Seaweed packs multiple nutrients, including vitamin K, folate, iodine and fiber. These ocean vegetables are a source of unique bioactive compounds — not typically present in land-vegetables — which may have antioxidant effects.

12. Salmon

Salmon is one healthy fish, isn’t it? It contains healthy fats, protein, B vitamins, potassium and selenium. It is also a rich source of omega-3 fatty acids which helps in reducing inflammation. A potential harm in eating salmon is that it might be contaminated with heavy metals and other pollutants.

13. Mushrooms

Mushrooms are one of the most underrated food items. As the nutrient content differs depending on the type of mushrooms, it contain vitamin A, potassium, fiber, and several antioxidants not present in most other foods. nother useful feature of mushrooms is that agricultural waste products are usually used to grow them. This makes mushrooms a sustainable component of a healthy food system.

Bottom Line

Scientists claim that superfood is nothing but a marketing tool with no proof from scientific studies. In one instance that showed the same is with macadamia nuts after a careful statement by FDA that consuming 1.5 ounces of macadamia nuts per day as part of a low-fat and low-cholesterol diet could potentially “reduce the risk of coronary heart disease.” It wasn’t exactly a ringing endorsement, but the macadamia nut industry took that to the press and consumers went, well, nuts.

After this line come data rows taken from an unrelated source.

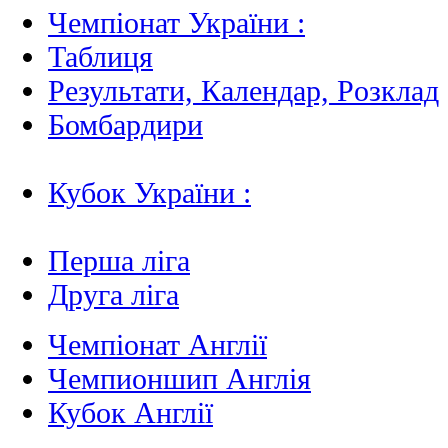
Чемпіонат України :
Таблиця
Результати, Календар, Poзклад
Бомбардири
Кубок України :
Перша ліга
Друга ліга
Чемпіонат Англії
Чемпионшип Англія
Кубок Англії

Another instance many “super-juices” squeezed from acai berry, noni fruit and pomegranate can also include large amounts of added sugar.

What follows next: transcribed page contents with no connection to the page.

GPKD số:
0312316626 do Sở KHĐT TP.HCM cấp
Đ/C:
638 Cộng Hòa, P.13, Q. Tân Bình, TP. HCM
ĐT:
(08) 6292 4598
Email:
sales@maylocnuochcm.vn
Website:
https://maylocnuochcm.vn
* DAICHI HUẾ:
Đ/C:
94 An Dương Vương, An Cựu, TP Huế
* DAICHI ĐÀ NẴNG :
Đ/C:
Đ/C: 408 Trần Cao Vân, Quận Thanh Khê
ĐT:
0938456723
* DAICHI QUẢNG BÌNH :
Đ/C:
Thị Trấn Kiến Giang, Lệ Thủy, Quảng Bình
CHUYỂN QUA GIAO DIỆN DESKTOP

Because superfood is not a scientific term it is being marketed by companies to sell massive amounts of products. Although a lot of foods that are being called as superfoods are actually healthy for the body if they are part of a healthy diet and not with a diet containing a lot of pizzas and French fries! Research has shown that an ideal diet is one that is largely plant-based, with a wide variety of fruits, vegetables, whole grains and healthful animal products. Superfoods might be a good entry into healthy eating, and understanding the nutritional value of the food you eat can be enlightening, but there are lots of healthy foods out there to explore, even if no one is calling them “super.”